#### RECORDS FOR THE TASK

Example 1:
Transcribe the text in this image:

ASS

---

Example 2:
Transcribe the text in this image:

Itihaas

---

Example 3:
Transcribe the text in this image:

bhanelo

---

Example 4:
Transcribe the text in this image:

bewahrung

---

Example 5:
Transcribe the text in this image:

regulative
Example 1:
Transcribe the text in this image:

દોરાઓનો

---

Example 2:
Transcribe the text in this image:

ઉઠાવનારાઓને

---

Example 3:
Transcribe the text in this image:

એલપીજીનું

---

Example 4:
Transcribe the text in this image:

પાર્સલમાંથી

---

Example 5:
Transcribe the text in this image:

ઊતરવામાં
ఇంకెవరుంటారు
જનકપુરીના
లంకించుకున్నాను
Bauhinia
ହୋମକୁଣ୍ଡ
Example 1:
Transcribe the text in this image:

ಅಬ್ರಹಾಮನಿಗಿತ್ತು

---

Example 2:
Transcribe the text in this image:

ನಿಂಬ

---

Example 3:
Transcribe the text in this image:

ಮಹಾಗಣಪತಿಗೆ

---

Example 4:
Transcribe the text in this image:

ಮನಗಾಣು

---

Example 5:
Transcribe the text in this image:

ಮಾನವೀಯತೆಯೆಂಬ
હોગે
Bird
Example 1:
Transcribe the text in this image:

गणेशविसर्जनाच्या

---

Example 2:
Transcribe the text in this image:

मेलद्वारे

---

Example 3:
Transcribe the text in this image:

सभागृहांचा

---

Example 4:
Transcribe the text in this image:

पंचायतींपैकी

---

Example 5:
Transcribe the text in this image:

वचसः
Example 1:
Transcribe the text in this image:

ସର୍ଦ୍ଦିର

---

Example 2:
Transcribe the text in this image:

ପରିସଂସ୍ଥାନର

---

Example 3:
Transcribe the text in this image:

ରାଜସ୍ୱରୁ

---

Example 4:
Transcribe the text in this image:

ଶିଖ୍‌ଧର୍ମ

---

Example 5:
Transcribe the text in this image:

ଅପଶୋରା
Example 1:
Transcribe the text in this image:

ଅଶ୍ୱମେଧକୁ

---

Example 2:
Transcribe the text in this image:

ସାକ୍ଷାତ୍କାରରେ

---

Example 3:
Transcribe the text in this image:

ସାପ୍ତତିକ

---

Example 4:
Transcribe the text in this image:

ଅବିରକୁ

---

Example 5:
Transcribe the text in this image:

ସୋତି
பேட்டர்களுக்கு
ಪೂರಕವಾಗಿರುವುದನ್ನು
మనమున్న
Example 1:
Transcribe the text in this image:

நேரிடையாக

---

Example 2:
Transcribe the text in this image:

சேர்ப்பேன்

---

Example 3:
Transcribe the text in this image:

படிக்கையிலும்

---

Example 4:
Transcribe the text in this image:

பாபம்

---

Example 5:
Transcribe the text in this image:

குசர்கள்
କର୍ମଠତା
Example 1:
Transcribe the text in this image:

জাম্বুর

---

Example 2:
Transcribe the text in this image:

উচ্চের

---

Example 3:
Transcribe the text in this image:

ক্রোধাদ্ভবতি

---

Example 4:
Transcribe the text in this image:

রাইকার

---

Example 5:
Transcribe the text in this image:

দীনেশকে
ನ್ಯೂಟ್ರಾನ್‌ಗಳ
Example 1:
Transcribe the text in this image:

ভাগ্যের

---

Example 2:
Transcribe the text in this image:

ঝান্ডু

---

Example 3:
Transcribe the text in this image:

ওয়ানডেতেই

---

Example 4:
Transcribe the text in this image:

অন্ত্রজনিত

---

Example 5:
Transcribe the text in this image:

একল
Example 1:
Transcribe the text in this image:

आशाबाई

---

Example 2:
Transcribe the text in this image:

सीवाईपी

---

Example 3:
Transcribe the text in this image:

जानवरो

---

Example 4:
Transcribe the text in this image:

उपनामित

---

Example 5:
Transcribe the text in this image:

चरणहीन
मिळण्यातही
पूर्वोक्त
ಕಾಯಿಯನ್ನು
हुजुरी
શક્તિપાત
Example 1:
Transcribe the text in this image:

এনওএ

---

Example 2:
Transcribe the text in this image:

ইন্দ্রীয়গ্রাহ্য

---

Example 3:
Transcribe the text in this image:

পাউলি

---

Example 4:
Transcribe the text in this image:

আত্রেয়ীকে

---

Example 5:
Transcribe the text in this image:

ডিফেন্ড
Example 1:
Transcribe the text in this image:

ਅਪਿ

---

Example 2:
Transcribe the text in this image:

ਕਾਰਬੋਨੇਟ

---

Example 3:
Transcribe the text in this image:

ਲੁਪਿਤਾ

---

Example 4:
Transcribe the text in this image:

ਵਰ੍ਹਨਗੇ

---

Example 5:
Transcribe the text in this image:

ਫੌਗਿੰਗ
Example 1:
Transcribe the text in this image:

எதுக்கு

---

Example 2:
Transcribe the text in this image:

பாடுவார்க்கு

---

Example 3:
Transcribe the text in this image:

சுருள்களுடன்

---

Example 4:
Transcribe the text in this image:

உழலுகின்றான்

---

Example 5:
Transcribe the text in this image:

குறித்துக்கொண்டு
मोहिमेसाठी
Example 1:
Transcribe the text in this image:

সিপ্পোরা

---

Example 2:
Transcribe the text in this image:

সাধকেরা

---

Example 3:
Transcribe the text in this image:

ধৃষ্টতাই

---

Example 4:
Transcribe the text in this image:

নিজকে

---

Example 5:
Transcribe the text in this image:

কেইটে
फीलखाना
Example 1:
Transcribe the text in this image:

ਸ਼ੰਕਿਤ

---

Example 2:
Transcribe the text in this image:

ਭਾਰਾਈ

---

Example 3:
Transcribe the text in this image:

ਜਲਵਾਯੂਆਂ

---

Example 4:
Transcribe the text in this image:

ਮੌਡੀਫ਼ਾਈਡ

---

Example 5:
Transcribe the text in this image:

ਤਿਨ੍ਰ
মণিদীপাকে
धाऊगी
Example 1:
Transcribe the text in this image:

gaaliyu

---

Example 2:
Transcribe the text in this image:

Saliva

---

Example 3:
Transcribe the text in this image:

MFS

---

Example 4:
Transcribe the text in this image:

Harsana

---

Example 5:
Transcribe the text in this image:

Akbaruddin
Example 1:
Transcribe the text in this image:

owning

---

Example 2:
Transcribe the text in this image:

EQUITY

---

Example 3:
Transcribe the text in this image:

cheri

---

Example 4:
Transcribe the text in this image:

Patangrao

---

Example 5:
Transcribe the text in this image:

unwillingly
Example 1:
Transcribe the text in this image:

########

Copy every entry exactly, leaving nothing out.

> **ANSWER FOR THE TASK**:
Example 1:
Transcribe the text in this image:

ASS

---

Example 2:
Transcribe the text in this image:

Itihaas

---

Example 3:
Transcribe the text in this image:

bhanelo

---

Example 4:
Transcribe the text in this image:

bewahrung

---

Example 5:
Transcribe the text in this image:

regulative
Example 1:
Transcribe the text in this image:

દોરાઓનો

---

Example 2:
Transcribe the text in this image:

ઉઠાવનારાઓને

---

Example 3:
Transcribe the text in this image:

એલપીજીનું

---

Example 4:
Transcribe the text in this image:

પાર્સલમાંથી

---

Example 5:
Transcribe the text in this image:

ઊતરવામાં
ఇంకెవరుంటారు
જનકપુરીના
లంకించుకున్నాను
Bauhinia
ହୋମକୁଣ୍ଡ
Example 1:
Transcribe the text in this image:

ಅಬ್ರಹಾಮನಿಗಿತ್ತು

---

Example 2:
Transcribe the text in this image:

ನಿಂಬ

---

Example 3:
Transcribe the text in this image:

ಮಹಾಗಣಪತಿಗೆ

---

Example 4:
Transcribe the text in this image:

ಮನಗಾಣು

---

Example 5:
Transcribe the text in this image:

ಮಾನವೀಯತೆಯೆಂಬ
હોગે
Bird
Example 1:
Transcribe the text in this image:

गणेशविसर्जनाच्या

---

Example 2:
Transcribe the text in this image:

मेलद्वारे

---

Example 3:
Transcribe the text in this image:

सभागृहांचा

---

Example 4:
Transcribe the text in this image:

पंचायतींपैकी

---

Example 5:
Transcribe the text in this image:

वचसः
Example 1:
Transcribe the text in this image:

ସର୍ଦ୍ଦିର

---

Example 2:
Transcribe the text in this image:

ପରିସଂସ୍ଥାନର

---

Example 3:
Transcribe the text in this image:

ରାଜସ୍ୱରୁ

---

Example 4:
Transcribe the text in this image:

ଶିଖ୍‌ଧର୍ମ

---

Example 5:
Transcribe the text in this image:

ଅପଶୋରା
Example 1:
Transcribe the text in this image:

ଅଶ୍ୱମେଧକୁ

---

Example 2:
Transcribe the text in this image:

ସାକ୍ଷାତ୍କାରରେ

---

Example 3:
Transcribe the text in this image:

ସାପ୍ତତିକ

---

Example 4:
Transcribe the text in this image:

ଅବିରକୁ

---

Example 5:
Transcribe the text in this image:

ସୋତି
பேட்டர்களுக்கு
ಪೂರಕವಾಗಿರುವುದನ್ನು
మనమున్న
Example 1:
Transcribe the text in this image:

நேரிடையாக

---

Example 2:
Transcribe the text in this image:

சேர்ப்பேன்

---

Example 3:
Transcribe the text in this image:

படிக்கையிலும்

---

Example 4:
Transcribe the text in this image:

பாபம்

---

Example 5:
Transcribe the text in this image:

குசர்கள்
କର୍ମଠତା
Example 1:
Transcribe the text in this image:

জাম্বুর

---

Example 2:
Transcribe the text in this image:

উচ্চের

---

Example 3:
Transcribe the text in this image:

ক্রোধাদ্ভবতি

---

Example 4:
Transcribe the text in this image:

রাইকার

---

Example 5:
Transcribe the text in this image:

দীনেশকে
ನ್ಯೂಟ್ರಾನ್‌ಗಳ
Example 1:
Transcribe the text in this image:

ভাগ্যের

---

Example 2:
Transcribe the text in this image:

ঝান্ডু

---

Example 3:
Transcribe the text in this image:

ওয়ানডেতেই

---

Example 4:
Transcribe the text in this image:

অন্ত্রজনিত

---

Example 5:
Transcribe the text in this image:

একল
Example 1:
Transcribe the text in this image:

आशाबाई

---

Example 2:
Transcribe the text in this image:

सीवाईपी

---

Example 3:
Transcribe the text in this image:

जानवरो

---

Example 4:
Transcribe the text in this image:

उपनामित

---

Example 5:
Transcribe the text in this image:

चरणहीन
मिळण्यातही
पूर्वोक्त
ಕಾಯಿಯನ್ನು
हुजुरी
શક્તિપાત
Example 1:
Transcribe the text in this image:

এনওএ

---

Example 2:
Transcribe the text in this image:

ইন্দ্রীয়গ্রাহ্য

---

Example 3:
Transcribe the text in this image:

পাউলি

---

Example 4:
Transcribe the text in this image:

আত্রেয়ীকে

---

Example 5:
Transcribe the text in this image:

ডিফেন্ড
Example 1:
Transcribe the text in this image:

ਅਪਿ

---

Example 2:
Transcribe the text in this image:

ਕਾਰਬੋਨੇਟ

---

Example 3:
Transcribe the text in this image:

ਲੁਪਿਤਾ

---

Example 4:
Transcribe the text in this image:

ਵਰ੍ਹਨਗੇ

---

Example 5:
Transcribe the text in this image:

ਫੌਗਿੰਗ
Example 1:
Transcribe the text in this image:

எதுக்கு

---

Example 2:
Transcribe the text in this image:

பாடுவார்க்கு

---

Example 3:
Transcribe the text in this image:

சுருள்களுடன்

---

Example 4:
Transcribe the text in this image:

உழலுகின்றான்

---

Example 5:
Transcribe the text in this image:

குறித்துக்கொண்டு
मोहिमेसाठी
Example 1:
Transcribe the text in this image:

সিপ্পোরা

---

Example 2:
Transcribe the text in this image:

সাধকেরা

---

Example 3:
Transcribe the text in this image:

ধৃষ্টতাই

---

Example 4:
Transcribe the text in this image:

নিজকে

---

Example 5:
Transcribe the text in this image:

কেইটে
फीलखाना
Example 1:
Transcribe the text in this image:

ਸ਼ੰਕਿਤ

---

Example 2:
Transcribe the text in this image:

ਭਾਰਾਈ

---

Example 3:
Transcribe the text in this image:

ਜਲਵਾਯੂਆਂ

---

Example 4:
Transcribe the text in this image:

ਮੌਡੀਫ਼ਾਈਡ

---

Example 5:
Transcribe the text in this image:

ਤਿਨ੍ਰ
মণিদীপাকে
धाऊगी
Example 1:
Transcribe the text in this image:

gaaliyu

---

Example 2:
Transcribe the text in this image:

Saliva

---

Example 3:
Transcribe the text in this image:

MFS

---

Example 4:
Transcribe the text in this image:

Harsana

---

Example 5:
Transcribe the text in this image:

Akbaruddin
Example 1:
Transcribe the text in this image:

owning

---

Example 2:
Transcribe the text in this image:

EQUITY

---

Example 3:
Transcribe the text in this image:

cheri

---

Example 4:
Transcribe the text in this image:

Patangrao

---

Example 5:
Transcribe the text in this image:

unwillingly
Example 1:
Transcribe the text in this image:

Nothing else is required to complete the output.